> **Instruction**
Write out exactly the lines of the material below, beginning at the top and ending at the line that contains "kvalitetsudstyr til din".
****
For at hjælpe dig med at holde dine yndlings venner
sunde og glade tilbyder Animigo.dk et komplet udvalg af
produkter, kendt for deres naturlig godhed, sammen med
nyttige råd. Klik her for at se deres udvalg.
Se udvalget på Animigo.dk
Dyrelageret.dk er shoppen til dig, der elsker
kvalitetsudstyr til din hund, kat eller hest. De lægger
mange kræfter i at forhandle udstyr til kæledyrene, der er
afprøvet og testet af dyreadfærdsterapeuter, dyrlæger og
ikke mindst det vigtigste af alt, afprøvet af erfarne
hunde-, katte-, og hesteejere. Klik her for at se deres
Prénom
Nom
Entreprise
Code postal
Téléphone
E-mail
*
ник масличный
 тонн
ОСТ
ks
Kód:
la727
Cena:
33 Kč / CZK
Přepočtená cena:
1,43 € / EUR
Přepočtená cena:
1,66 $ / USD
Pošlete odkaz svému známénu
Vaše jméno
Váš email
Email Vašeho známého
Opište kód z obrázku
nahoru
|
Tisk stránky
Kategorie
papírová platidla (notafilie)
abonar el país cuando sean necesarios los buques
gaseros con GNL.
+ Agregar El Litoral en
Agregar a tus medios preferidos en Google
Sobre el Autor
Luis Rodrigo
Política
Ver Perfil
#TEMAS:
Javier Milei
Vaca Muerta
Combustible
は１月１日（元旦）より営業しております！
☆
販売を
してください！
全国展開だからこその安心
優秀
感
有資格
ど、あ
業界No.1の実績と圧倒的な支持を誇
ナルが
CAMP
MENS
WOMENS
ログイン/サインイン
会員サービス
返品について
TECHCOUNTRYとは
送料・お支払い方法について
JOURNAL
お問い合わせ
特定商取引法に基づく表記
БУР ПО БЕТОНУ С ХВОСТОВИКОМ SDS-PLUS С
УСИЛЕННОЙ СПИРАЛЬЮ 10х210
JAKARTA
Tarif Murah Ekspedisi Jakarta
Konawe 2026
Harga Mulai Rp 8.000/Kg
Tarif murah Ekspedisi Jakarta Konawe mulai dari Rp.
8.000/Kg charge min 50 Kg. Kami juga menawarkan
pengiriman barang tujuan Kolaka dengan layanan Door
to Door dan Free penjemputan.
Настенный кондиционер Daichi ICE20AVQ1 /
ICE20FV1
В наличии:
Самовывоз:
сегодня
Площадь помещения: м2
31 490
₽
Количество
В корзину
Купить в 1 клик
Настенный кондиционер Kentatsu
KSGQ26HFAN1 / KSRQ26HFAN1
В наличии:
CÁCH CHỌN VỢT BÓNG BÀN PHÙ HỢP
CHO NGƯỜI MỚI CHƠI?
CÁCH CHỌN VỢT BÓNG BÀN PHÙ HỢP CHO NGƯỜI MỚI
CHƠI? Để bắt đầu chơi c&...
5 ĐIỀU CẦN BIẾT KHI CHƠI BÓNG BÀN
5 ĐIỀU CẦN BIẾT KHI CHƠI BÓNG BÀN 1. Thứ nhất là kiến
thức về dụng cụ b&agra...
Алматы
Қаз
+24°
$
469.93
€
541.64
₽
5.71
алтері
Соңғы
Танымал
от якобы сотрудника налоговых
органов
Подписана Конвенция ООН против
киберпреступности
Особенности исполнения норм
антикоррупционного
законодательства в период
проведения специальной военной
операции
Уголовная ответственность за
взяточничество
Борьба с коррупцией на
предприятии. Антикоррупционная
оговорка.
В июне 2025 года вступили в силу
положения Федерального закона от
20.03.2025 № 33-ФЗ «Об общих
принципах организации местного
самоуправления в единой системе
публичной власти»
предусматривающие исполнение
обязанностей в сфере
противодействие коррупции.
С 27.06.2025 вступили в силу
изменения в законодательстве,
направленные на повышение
****
> **Solution for this exercise**
For at hjælpe dig med at holde dine yndlings venner
sunde og glade tilbyder Animigo.dk et komplet udvalg af
produkter, kendt for deres naturlig godhed, sammen med
nyttige råd. Klik her for at se deres udvalg.
Se udvalget på Animigo.dk
Dyrelageret.dk er shoppen til dig, der elsker
kvalitetsudstyr til din hund, kat eller hest. De lægger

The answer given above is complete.